Some investments, such as the Honda auto plants built in Ohio over the past decade, have led to increased employment as they grew, but this is the exception rather than the rule. Some jobs were eliminated as imports were substituted for domestic production while others were lost through corporate reorganizations.
Acquisitions such as Daimler’s purchase of Chrysler in 1998 and Chinese computer maker Lenovo’s purchase of IBM’s PC business in 2004 were simple changes in ownership between domestic and foreign investors, and were not done to create new production facilities in the United States.
In the Commerce Department’s data, which distinguishes between acquisitions and start-ups, the true picture emerges. In 1990, U.S. affiliates of foreign multinational corporations (MNCs) employed 3.84 million workers. Between 1991 and 2003, foreign MNCs acquired firms employing 4.51 million workers (Figure A).

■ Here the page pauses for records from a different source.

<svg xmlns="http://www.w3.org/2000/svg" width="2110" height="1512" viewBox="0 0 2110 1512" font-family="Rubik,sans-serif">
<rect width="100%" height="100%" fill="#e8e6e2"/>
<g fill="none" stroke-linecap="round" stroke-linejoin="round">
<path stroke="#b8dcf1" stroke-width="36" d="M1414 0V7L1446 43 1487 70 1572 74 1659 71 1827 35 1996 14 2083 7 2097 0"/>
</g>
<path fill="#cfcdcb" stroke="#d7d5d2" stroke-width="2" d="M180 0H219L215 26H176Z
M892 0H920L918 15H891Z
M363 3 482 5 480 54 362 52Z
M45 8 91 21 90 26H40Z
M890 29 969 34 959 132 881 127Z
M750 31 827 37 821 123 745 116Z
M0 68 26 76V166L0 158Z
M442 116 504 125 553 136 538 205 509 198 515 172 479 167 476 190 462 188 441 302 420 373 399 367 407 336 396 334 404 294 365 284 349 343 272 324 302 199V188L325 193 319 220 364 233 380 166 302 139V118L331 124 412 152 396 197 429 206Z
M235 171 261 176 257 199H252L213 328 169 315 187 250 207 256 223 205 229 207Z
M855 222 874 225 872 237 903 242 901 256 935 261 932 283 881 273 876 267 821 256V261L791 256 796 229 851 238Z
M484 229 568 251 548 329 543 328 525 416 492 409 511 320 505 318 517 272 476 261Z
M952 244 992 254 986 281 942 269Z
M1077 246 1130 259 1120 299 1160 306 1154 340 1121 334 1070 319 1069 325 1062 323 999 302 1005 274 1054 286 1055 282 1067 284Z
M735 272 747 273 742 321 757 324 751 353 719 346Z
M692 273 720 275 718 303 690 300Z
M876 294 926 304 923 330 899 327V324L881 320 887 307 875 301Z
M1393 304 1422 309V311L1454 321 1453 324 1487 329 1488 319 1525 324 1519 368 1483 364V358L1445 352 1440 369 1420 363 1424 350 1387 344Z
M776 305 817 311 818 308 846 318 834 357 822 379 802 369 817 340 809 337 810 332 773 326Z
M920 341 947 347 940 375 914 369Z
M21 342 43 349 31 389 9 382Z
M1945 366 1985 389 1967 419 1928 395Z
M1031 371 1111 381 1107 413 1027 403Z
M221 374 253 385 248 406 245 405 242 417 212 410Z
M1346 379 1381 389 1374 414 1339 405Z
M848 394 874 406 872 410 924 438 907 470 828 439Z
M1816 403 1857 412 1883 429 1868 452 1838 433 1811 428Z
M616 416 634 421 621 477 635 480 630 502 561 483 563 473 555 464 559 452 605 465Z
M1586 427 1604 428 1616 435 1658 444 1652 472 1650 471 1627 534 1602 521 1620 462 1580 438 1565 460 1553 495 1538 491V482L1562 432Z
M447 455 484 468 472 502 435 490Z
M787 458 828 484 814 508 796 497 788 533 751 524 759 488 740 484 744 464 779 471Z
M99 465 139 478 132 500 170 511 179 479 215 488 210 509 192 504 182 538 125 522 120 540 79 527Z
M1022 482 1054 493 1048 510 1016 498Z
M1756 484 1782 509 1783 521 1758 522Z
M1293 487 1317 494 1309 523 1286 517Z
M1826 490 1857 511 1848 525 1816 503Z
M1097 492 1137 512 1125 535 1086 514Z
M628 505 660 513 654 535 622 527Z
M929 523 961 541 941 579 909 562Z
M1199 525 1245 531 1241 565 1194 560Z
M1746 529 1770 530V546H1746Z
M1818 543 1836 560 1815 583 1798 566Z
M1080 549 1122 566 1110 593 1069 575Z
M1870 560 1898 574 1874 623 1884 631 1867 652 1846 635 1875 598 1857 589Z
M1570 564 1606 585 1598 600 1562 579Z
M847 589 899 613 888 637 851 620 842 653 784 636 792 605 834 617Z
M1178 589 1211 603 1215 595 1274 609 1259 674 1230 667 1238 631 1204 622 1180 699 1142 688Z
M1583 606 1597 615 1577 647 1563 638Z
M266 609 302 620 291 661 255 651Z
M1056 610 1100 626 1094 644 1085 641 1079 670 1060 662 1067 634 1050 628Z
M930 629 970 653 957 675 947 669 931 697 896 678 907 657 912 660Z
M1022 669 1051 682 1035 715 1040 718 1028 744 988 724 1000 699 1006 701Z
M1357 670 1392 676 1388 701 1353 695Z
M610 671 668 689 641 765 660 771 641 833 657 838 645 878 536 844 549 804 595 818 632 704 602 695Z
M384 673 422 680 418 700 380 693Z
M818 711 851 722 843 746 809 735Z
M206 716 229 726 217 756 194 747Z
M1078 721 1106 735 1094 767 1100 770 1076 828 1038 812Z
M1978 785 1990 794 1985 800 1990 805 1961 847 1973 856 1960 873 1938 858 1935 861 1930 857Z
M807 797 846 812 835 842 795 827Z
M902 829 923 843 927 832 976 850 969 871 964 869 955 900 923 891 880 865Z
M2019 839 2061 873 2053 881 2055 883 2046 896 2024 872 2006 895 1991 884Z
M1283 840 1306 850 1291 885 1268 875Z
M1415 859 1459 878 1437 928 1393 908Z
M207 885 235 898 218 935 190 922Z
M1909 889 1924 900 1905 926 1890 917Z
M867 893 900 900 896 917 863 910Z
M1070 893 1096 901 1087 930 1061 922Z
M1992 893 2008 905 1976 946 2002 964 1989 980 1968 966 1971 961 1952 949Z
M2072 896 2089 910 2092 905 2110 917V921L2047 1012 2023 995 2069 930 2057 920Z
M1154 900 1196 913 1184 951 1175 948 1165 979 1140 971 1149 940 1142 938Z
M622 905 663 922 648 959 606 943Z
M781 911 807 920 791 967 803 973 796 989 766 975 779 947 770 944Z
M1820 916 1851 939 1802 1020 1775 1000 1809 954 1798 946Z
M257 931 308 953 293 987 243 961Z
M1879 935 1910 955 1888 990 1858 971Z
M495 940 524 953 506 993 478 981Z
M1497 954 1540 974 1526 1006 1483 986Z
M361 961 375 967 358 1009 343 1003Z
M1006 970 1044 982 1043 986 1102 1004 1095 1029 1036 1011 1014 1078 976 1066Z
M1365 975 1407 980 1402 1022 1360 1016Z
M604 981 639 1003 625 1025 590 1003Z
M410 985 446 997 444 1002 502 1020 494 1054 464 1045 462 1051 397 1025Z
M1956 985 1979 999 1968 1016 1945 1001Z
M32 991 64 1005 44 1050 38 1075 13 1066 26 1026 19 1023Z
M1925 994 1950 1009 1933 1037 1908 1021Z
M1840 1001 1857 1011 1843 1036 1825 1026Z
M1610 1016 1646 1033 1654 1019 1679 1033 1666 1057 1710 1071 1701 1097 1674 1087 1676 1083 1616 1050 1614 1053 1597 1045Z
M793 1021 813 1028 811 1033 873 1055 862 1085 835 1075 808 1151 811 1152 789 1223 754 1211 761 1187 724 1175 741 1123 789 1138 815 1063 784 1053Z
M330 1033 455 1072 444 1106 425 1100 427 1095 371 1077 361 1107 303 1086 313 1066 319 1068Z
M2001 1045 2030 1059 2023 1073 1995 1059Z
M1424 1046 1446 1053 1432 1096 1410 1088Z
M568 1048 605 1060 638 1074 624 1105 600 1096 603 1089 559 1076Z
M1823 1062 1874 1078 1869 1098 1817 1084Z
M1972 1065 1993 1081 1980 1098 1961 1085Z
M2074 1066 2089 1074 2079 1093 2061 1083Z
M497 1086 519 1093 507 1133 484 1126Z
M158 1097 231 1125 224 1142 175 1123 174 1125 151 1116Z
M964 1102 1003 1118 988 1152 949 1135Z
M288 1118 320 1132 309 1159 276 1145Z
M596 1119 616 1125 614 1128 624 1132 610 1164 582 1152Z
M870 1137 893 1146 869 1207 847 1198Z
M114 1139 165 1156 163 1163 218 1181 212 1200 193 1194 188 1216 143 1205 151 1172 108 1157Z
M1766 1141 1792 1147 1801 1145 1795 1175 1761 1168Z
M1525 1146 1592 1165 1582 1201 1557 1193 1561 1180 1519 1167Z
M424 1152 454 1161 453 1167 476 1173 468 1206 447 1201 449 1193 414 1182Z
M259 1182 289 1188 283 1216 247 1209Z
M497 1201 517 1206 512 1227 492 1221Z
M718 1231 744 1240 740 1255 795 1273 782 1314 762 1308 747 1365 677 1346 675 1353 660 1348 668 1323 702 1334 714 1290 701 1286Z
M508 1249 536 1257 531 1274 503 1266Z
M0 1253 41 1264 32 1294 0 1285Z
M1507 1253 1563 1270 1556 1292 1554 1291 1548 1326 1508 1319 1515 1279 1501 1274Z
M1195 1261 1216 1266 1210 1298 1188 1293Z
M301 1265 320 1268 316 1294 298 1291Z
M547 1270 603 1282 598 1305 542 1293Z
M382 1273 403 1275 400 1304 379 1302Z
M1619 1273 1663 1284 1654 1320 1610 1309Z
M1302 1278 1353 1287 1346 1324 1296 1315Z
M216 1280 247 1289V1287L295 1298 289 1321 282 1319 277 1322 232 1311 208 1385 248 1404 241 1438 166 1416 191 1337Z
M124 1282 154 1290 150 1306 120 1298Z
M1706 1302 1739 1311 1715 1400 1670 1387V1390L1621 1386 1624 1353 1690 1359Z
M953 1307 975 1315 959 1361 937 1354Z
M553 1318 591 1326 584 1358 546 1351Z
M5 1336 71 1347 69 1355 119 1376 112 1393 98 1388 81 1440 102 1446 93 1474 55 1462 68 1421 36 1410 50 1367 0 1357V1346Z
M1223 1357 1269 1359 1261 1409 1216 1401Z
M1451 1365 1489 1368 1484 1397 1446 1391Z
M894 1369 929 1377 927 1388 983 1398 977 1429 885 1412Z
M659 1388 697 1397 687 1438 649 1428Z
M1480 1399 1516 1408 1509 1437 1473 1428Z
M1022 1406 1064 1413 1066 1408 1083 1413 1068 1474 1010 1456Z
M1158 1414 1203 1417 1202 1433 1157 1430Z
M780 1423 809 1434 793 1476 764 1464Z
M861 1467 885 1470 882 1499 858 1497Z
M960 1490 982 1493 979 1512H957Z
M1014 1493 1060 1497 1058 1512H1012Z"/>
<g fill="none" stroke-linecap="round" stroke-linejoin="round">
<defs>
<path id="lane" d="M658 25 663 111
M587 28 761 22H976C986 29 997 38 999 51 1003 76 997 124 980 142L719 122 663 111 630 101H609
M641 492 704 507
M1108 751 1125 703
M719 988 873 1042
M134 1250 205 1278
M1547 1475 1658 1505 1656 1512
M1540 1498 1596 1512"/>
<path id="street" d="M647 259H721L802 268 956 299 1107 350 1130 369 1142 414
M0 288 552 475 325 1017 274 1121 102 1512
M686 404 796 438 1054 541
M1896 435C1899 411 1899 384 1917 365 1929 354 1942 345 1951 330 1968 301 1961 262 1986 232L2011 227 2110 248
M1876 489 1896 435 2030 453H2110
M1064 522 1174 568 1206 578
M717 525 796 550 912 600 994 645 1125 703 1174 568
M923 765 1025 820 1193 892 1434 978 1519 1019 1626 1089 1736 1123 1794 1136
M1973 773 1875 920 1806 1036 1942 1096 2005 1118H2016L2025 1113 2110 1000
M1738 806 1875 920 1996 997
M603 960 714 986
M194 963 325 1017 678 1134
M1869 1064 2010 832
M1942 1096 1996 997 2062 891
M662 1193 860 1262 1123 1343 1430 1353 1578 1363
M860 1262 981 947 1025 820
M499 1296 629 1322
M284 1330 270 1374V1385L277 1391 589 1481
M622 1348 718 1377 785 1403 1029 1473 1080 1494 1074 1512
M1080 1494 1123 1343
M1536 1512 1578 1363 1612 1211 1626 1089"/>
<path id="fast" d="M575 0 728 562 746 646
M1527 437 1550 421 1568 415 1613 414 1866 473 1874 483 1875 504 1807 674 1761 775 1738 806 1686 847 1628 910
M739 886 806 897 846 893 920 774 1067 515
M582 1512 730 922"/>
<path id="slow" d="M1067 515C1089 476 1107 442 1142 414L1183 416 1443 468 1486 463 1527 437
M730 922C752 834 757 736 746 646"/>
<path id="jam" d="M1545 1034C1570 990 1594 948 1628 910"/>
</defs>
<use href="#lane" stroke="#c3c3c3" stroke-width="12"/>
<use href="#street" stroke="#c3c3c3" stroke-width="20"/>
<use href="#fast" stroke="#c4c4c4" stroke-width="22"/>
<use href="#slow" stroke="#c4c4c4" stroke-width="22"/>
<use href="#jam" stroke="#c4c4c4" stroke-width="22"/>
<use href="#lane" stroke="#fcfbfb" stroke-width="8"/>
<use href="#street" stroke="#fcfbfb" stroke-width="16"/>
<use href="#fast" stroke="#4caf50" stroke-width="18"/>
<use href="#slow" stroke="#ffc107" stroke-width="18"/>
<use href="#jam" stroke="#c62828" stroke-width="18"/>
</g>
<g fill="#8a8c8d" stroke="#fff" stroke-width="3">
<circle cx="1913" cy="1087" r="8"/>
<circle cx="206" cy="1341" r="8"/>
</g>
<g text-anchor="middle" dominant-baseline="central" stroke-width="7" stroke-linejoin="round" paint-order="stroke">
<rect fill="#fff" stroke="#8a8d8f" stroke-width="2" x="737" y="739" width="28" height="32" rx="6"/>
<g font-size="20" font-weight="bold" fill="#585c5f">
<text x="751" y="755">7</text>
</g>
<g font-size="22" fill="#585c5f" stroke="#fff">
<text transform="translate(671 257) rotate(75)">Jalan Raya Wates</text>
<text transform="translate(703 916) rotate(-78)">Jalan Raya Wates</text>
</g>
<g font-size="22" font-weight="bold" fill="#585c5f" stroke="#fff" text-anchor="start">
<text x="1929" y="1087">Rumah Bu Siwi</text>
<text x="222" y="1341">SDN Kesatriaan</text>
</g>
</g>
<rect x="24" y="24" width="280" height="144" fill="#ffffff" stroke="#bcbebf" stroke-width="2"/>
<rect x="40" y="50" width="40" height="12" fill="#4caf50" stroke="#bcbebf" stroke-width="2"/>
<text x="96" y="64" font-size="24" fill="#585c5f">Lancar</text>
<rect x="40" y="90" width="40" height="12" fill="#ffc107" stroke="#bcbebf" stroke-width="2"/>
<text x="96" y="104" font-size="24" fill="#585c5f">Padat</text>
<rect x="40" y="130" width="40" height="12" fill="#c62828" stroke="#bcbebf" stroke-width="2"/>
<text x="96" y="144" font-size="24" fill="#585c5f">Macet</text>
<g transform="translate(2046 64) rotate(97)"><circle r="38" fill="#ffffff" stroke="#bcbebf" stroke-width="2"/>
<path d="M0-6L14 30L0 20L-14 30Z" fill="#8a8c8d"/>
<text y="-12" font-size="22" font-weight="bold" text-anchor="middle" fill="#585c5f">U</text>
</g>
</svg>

Over that same 12 years, only 290,000 workers were employed in foreign-owned startups in the United States, or 24,000 jobs per year. Thus, foreign MNCs added or acquired firms employing 4.80 million workers over this period. If not for layoffs and the sale of some parts of these firms back to U.S. owners, total employment in these firms would have been 8.64 million jobs (including the 3.84 million workers they employed in 1990 plus the 4.80 million hired or acquired), as shown in Figure B. However, in 2003, these firms actually employed just 5.25 million workers. Thus, although total employment in foreign-owned firms increased in this period from 3.84 to 5.25 million jobs, 3.39 million jobs in these firms were either eliminated or divested to domestic owners in this period relative to potential employment of 8.64 million jobs shown in Figure B. Just because foreign companies are employing millions of Americans does not mean that those companies have created more jobs in the United States.